## Goal of the exercise
Reproduce every line of the material below without changing anything.

[Dataset entries]
-- Opening Marker --

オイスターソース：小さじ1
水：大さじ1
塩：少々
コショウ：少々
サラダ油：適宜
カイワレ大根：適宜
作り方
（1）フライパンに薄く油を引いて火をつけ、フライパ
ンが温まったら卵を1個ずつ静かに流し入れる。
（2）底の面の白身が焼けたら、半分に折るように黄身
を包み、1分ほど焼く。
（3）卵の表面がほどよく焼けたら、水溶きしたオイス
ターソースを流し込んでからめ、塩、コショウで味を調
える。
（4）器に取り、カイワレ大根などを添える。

-- Closing Marker --

## Your solution
オイスターソース：小さじ1
水：大さじ1
塩：少々
コショウ：少々
サラダ油：適宜
カイワレ大根：適宜
作り方
（1）フライパンに薄く油を引いて火をつけ、フライパ
ンが温まったら卵を1個ずつ静かに流し入れる。
（2）底の面の白身が焼けたら、半分に折るように黄身
を包み、1分ほど焼く。
（3）卵の表面がほどよく焼けたら、水溶きしたオイス
ターソースを流し込んでからめ、塩、コショウで味を調
える。
（4）器に取り、カイワレ大根などを添える。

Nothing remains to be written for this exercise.